Narration et documentation

Il est possible de décrire Fortnite comme étant "un jeu vidéo de type battle royale, disponible sur plusieurs plateformes en free-to-play" : en quelques mots, nous avons les éléments principaux de la partie jeu vidéo. Pour autant, il est aussi possible de décrire Fortnite comme le fait Dan Olson dans sa vidéo de 2019 :

Fortnite is first and foremost a storefront.

—Dan Olson, 2019, Manufactured Discontent and Fortnite 7:55

Cette façon de décrire le même objet raconte une toute autre histoire. Il ne s'agit plus d'un jeu vidéo et de ses caractéristiques, il s'agit d'une vitrine pour vendre quelque chose (et faire de l'argent). Partir d'une telle phrase, c'est se concentrer sur la monétisation et la mise en avant des produits à la vente.

La force de la narration est de permettre, au-delà d'une suite d'événements, de transmettre des émotions, des opinions, des idées. Elle tisse des liens entre les concepts, et nous permet d'établir des connexions. Une bonne histoire captive son audience et attire son attention, autant de propriétés intéressantes lorsqu'il est question de documenter un projet.

La documentation raconte l'histoire d'un projet, d'une application, d'un outil. C'est une suite d'histoires qui doivent répondre aux questions que se pose son auditoire : si Fortnite est un jeu vidéo de type battle royale, que voulons-nous dire par "battle royale" ? Réfléchir à chacun des concepts clés permet de révéler les sous-thèmes et de développer progressivement ce qui doit être documenter. Raconter l'histoire d'un projet, c'est aussi faire des choix entre ce qui sera raconté et qui sera au premier plan, et ce qui restera au second plan ou qui sera mis de côté.

Tout cela permet d'arriver à une carte mentale, aussi pratique tant pour écrire et organiser la documentation que pour la lire et comprendre son sujet.

Cependant, si la lecture d'un roman est linéaire, c'est-à-dire qui se commence au début, et se termine par la fin, ce n'est pas exactement le cas de la documentation. Il faut donc savoir identifier lorsque la narration doit être complétée par une bonne organisation en thèmes et en chapitres d'une part, et en références, notes, "voir aussi" et autres encarts qui viennent ouvrir la lecture à d'autres sujets d'autre part.

Écrire la documentation revient donc à commencer par le début, en écrivant une phrase qui décrit succinctement ce qu'est le projet. Cette introduction permet d'identifier les éléments clés du projet, les concepts qui deviendront les thèmes principaux de la documentation. Chaque concept pourra alors être développé dans son propre chapitre, permettant de naviguer d'un concept à un autre. C'est un processus aussi collaboratif et itératif que peut l'être le développement logiciel.

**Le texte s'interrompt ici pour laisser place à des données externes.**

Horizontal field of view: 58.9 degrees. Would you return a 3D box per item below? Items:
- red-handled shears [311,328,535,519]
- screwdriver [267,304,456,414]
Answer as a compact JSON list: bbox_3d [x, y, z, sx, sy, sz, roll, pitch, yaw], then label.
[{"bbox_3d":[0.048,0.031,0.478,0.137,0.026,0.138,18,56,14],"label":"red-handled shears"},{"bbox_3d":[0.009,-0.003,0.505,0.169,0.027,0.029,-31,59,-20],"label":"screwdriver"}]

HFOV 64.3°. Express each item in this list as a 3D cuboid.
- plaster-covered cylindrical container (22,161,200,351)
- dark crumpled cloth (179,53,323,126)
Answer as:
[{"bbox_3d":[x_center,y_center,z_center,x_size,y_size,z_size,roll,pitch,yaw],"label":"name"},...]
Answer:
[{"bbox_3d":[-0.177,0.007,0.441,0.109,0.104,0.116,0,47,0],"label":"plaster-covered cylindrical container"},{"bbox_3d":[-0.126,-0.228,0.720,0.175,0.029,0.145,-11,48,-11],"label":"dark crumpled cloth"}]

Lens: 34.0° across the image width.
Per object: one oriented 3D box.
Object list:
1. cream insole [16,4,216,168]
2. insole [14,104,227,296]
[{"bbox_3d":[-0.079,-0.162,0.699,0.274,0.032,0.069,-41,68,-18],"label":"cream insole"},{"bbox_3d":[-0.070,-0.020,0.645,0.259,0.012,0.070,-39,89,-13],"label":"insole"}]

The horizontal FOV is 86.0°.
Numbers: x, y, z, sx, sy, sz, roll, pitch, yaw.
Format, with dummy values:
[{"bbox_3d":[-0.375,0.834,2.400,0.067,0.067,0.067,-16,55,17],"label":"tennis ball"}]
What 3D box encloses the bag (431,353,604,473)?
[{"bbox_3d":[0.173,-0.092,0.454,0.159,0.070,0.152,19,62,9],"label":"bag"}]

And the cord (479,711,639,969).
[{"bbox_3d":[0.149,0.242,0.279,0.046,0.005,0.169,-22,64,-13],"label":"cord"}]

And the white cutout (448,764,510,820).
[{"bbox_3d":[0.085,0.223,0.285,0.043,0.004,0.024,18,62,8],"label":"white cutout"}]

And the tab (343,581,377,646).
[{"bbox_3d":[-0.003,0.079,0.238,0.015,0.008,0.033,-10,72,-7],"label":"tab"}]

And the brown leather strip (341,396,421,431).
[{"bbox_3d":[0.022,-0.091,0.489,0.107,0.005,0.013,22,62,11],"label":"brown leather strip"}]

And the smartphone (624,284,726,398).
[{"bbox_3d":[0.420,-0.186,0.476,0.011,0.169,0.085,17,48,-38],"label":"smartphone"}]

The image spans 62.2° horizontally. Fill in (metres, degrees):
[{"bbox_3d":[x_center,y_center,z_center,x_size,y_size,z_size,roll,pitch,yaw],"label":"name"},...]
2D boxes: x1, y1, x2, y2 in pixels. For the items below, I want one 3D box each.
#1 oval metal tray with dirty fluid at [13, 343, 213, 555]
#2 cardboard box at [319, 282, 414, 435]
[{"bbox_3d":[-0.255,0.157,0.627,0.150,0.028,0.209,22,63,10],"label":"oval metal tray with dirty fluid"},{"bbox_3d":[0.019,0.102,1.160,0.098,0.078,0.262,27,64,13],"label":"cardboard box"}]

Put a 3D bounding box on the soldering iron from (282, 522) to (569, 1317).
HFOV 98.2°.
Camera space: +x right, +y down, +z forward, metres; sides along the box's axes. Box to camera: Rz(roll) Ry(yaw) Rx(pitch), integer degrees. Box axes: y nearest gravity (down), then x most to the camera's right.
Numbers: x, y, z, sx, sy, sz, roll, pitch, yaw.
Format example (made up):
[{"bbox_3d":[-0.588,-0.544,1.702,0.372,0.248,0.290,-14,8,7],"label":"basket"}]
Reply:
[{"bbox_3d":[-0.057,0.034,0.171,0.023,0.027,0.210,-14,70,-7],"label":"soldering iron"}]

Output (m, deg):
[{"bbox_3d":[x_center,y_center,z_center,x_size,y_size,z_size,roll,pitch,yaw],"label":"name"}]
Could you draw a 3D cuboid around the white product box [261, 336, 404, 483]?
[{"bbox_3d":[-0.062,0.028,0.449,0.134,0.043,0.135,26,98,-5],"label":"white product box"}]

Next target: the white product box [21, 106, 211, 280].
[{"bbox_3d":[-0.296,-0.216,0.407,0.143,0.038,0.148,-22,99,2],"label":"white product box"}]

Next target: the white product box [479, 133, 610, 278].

Enfin, si une bonne histoire se termine par une bonne fin, et qu'une bonne partie de Fortnite se termine par une "Victory Royale", la documentation n'a pas réellement de fin. Si la documentation raconte l'histoire du projet, elle ne représente qu'un petit chapitre dans l'histoire qu'elle se doit de servir avant tout : celle de son public.